What do people think about your Instagram? A simple application for sentiment analysis of Instagram posts.

In this post, we will cover how to build a simple machine learning application for sentiment analysis. Our focus here is to classify the comments of a specific Instagram post.

I assume you have a basic knowledge of programming on Python and the libraries Flask, scikit-learn, and NLTK. If you want to jump to code immediately, take a look at my GitHub here.

1-Download the data

The choice of the database is a critical task. The words present in the Instagram posts must be well represented in the data set we use to train our model. Unfortunately, I was unable to find a database containing Instagram posts, so I decided to use a database based on twitter posts since both are social networks.

Download the data at Sentiment140 Details or Google Drive and put it inside the /data folder.

Dataset details

  • target: the polarity of the tweet (0 = negative, 2 = neutral, 4 = positive)
  • ids: The id of the tweet ( 2087)
  • date: the date of the tweet (Sat May 16 23:58:44 UTC 2009)
  • flag: The query (lyx). If there is no query, then this value is NO_QUERY.
  • user: the user that tweeted (robotickilldozr)
  • text: the text of the tweet (Lyx is cool)

2-Pre-processing/load the data

Our dataset is based on tweeters posts, which means we will see a lot of emojis, users' nicknames, and mentions. The function preprocess_sentence contains basic functions to remove HTML blocks, user’s tags, HTTP links, and convert emojis to their corresponding name.

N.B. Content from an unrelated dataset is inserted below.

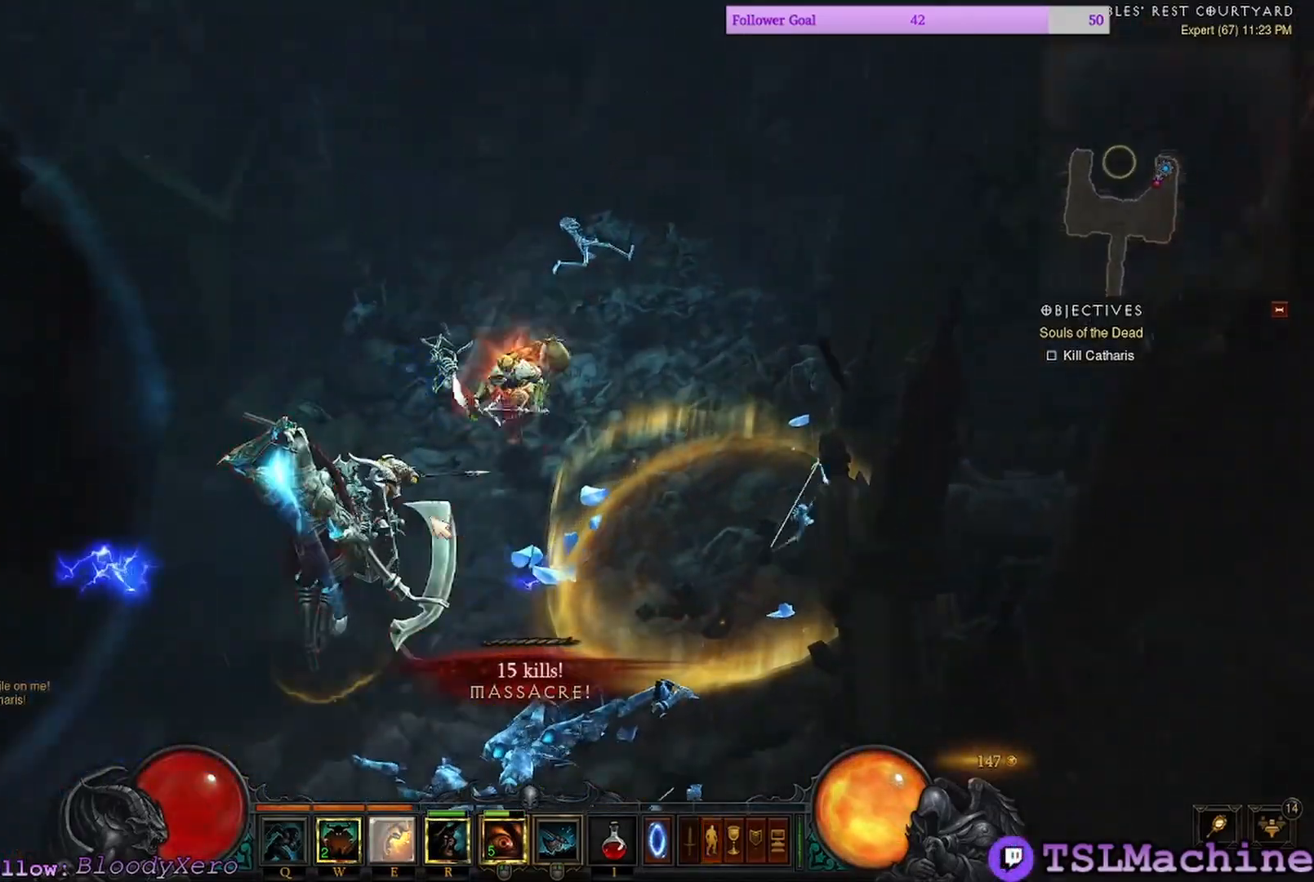
{"keys": [], "mouse": ["left"], "events": [[133, "mouse_right", "up"], [233, "mouse_left", "down"]]}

After finalizing our preprocess function we can load the data. For this, I developed the function load_data which will open the data, assign the names of the corresponding columns, and reassign the correct labels. The function load_train_test is an auxiliary function that loads the data and serializes it.

3-Training the model

We want to classify the comments present on Instagram into negative or positive, in other words, this will be a binary classification. For this task, it is possible to choose complex and modern models like LSTM with embedding but for this tutorial, I opted for Naive Bayes classifier with TFIDF features, because it is simple and doesn’t need a powerful GPU to be trained.

In information retrieval, tf–idf or TFIDF, short for term frequency–inverse document frequency, is a numerical statistic that is intended to reflect how important a word is to a document in a collection or corpus. wikipedia

The function fit_naivebayes gets the TFDF features and fits the model using partial_fit to train the classifier using chunks of data. I chose partial_fit Instead of using the fit function to avoid memory problems.

4-Running the server

The app.py contains all functions to build the API and run the server based on the Flask framework. If you are not familiarized with flask I suggest you take a look at this tutorial. The function predict_sentiment_post uses the library instaloader to download the comments for a single post. Afterward, we need to apply the same preprocess used in our training data then return to the user the result that contains the information about negative and positive comments. We will store this information in a dictionary called content and pass them into our web page index.html which will display all information.

5-Direct requests

Another way to use our API is just to do a POST requisition. For this purpose, we can use the request library. First, you need to pass the necessary information into a dictionary. In this case, the variables are the short_code, representing the code of an Instagram post and the max_comments, representing the max number of analyzed comments. The server will produce a dictionary that contains each comment with an associated label indicating either a negative or positive sentiment.


In this post, you could see a little bit of NLP and sentiment analysis for social media. Many improvements could be done like changing the model for deep learning approaches or just running the hyperparameter of the Naive Bayes model. Besides that, the TFIDF could be improved by just using n-gram methodology. Finally, if you want to do a real deployment, take a look at this tutorial.